A bellman opened the door to the Whaling Bar – aptly named after the large mural over the bar depicting a whale hunt. Since the 1950s, the bar had been a sanctuary for writers and artists like Gregory Peck and Greta Garbo, to name a few.
It was only 8 pm, but the place was already packed. My eyes scanned over the mahogany-wood-paneled booths, long bar, and past the uniformed staff buzzing from table to table. There stood Barrett, impeccably outfitted in his black tuxedo. He popped in complete contrast to the casualness of the other guests in the bar.
Barrett motioned for me to join him and the “other” woman.
I gave him a bemused half-smile.
“Why am I not surprised?”
Yes, he was in fact with a woman. They sat at linen-covered table arranged with a long-stemmed rose. She was dressed in a deep crimson colored evening gown and wore jewels worth a king’s ransom.
Together, they flickered like bright lights, in complete contrast to the casualness of the other guests in the bar.
She also looked close to 90.
Barrett put his hand gently on her back as she rose to greet me.
“I’d like you to meet Ms. Jacobson,” Barrett proudly announced. “She’s from South Africa and lives in the hotel.”
I smiled. “Very nice to meet you. I hope he was not too much of a bother.”
“Oh no,” she beamed, in her rich South African accent. “He’s a fine young man and I’ve had a ball. He came in earlier this evening and found me having my afternoon cocktail. I kept staring at him because he looks so much like my recently deceased husband – when we were young of course.”
“He was one handsome man that Karl,” Barrett said.
“He was in fact!” she agreed before turning back to him. “Now you hush, I’m speaking with this lovely girl who is obviously too good for you.”
I smiled as she continued.
“We started talking and I told him about the resemblance and how much Karl and I used to love getting dressed up for dinner – even if no one else was. Before I knew it, this darling canceled his plans and asked me out for dinner – on the strict condition that we both put on our finest.”
She touched the shoulders of her evening gown. “You should have seen the look on Rey’s face when we walked through that door!”
“Rey is the bartender,” Barrett explained.
“Well, you look amazing,” I gushed. “How did you end up in the States?”
“Oh honey, after my husband died my son begged me to move Stateside. Wanted to put me into one of those retirement homes.”
Ms. Jacobson shook her head.
“I told him the only way I would move was if I could live at the La Valencia. And the only reason I said that was because I thought it would be next to impossible for them to take someone my age. But the hotel conceded. My son can be quite persuasive.”
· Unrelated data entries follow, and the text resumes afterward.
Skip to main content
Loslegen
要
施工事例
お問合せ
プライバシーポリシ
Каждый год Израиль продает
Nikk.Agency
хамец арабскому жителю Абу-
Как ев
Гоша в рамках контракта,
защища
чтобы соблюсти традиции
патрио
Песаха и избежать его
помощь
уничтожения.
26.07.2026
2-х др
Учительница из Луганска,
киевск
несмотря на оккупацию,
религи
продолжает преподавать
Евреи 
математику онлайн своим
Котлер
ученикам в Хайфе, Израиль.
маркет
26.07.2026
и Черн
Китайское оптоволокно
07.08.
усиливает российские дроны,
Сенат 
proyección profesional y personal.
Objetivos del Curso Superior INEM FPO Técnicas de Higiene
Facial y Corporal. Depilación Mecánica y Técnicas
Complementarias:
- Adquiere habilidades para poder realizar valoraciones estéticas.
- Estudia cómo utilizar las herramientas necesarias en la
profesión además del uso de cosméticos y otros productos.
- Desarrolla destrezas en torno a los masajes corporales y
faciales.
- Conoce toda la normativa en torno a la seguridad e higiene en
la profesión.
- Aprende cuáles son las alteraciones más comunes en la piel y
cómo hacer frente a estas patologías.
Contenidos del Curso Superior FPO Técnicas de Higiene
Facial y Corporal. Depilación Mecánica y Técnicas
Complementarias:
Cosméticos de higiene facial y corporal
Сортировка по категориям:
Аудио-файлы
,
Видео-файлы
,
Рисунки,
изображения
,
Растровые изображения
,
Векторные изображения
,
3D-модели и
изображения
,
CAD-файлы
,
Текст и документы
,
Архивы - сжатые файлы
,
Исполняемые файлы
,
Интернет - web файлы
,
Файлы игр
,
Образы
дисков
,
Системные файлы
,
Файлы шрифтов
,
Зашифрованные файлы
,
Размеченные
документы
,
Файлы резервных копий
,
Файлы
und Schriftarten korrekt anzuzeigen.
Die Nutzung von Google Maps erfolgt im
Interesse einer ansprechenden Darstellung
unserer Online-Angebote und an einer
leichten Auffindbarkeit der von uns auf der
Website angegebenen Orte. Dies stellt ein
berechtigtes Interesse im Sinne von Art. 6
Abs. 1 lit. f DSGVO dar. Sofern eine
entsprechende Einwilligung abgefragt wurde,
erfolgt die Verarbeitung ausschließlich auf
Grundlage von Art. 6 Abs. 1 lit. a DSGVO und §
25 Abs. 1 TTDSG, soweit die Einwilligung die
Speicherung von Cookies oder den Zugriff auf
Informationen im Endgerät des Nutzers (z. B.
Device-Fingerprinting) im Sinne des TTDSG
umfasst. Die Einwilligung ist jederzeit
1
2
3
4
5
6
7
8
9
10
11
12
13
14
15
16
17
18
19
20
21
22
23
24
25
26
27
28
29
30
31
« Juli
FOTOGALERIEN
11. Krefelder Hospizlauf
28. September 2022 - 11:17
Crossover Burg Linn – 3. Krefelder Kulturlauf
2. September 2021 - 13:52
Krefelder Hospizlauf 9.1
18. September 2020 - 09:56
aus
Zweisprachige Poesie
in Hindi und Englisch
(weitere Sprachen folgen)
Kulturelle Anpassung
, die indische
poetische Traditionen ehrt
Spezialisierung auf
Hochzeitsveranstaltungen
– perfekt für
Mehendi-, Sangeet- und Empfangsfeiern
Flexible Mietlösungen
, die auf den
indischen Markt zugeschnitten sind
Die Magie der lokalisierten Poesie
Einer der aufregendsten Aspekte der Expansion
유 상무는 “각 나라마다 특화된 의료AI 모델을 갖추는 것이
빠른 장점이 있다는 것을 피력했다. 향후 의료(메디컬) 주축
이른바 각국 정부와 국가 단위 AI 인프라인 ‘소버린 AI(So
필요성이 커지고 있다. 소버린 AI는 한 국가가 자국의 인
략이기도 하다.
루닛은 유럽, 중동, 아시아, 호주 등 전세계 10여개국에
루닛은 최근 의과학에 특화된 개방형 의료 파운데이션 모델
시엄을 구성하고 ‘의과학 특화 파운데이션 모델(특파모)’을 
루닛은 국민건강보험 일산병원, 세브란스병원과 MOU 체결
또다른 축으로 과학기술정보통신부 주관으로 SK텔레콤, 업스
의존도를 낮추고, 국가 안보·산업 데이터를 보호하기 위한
“No, no,” Barrett interjected. “Tell her the truth!” He turned to me and continued. “After her second cocktail she confessed that she was simply tired of dancing and writing erotic poetry for South African periodicals.”
Ms. Jacobson laughed so hard I was afraid it might be her last night at the hotel. “Yes, it was all the hip gyrations that were killing me!”
Another hour later, I sat at the table while Barrett walked Ms. Jacobson to her room. I scanned the crowd, carefully considering those sitting by themselves – many of whom probably came to escape lonely, empty homes. The room buzzed with warmth as I slipped onto the stool next to an older gentlemen wearing an English flat cap.
“Is this seat taken?” I asked.
Because no matter how dark it might get, there are always flickers of light – if we just stop at the bar to meet them.
If we’re blessed to be around when we’re 90 and have the chance to meet for drinks at the La Valencia, I’ll wear a crimson colored evening gown. I won’t see your old man’s forehead gathered in wrinkles or mind that you’re so senile that you can’t remember my name. You’ll always be that gorgeous, tall and lean, impeccably outfitted young man at the bar – the man that stole the heart of two women that day.